If your app does anything with vector embeddings (RAG, semantic search, classification), you've probably been wondering whether you really need 32 bits per dimension. Float16Array is half the memory at 16 bits, which adds up fast when you're holding thousands of vectors:

javascript
const embedding = new Float16Array(1536); // OpenAI ada-002 dimension console.log(embedding.byteLength); // 3072 bytes (vs 6144 for Float32Array)

Most embedding workloads don't need the extra precision. Cuts your memory roughly in half.

ES modules from CommonJS code

Node 24 made require() work for ESM modules. Mixed dependency trees stop being a battle.

If you've ever installed a fresh package and gotten Error: require() of ES Module in your CommonJS code, that's gone. The library is ESM-only? Fine. require() it.

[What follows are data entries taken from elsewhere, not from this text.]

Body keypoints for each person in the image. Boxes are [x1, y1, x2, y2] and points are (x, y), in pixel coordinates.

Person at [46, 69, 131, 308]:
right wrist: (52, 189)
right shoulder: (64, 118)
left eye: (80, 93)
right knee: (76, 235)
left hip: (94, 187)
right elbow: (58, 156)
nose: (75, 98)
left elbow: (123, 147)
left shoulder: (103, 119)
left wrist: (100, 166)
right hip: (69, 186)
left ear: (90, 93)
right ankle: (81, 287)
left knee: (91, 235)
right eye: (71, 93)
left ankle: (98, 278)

A few quality-of-life things

  • fs.globSync('*.{ts,json}') gives you built-in glob matching, drop your glob dependency for simple cases
  • Array.fromAsync(asyncIterable) drains a paginated async generator into an array in one call
  • The regex /v flag adds set notation, \p{RGI_Emoji}, and intersection and subtraction in character classes
  • dirent.parentPath is the new name for the deprecated dirent.path on readdir({ withFileTypes: true })
  • OpenSSL 3.x and Undici 7 are the floor for crypto and outbound HTTP

Heads-up: a few APIs are gone

Node 24 finally retired some long-deprecated helpers. Most importantly: util.isBoolean, util.isString, util.isNumber, and util.isObject. If your code (or a dependency) still calls them, you'll see a runtime error.

The fix is almost always one line. typeof x === 'boolean' or Array.isArray(x). Worth a quick grep before you flip the runtime.

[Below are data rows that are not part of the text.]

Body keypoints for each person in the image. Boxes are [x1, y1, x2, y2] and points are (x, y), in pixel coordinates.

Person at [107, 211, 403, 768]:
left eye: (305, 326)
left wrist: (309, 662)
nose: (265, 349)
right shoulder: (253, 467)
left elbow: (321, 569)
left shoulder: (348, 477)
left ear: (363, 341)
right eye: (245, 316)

tls.createSecurePair is also gone. That one's been deprecated since Node 6 and almost nobody uses it directly, but if you do, you'll need tls.TLSSocket.

Migrating your Ampt apps to Node.js 24

To migrate existing Ampt apps to Node.js 24, update the runtime in the ampt section of your package.json to nodejs24:

json
{ "ampt": { "runtime": "nodejs24" } }

Redeploy and you're on it.

note

Node.js 24 is now the default runtime for all new Ampt apps.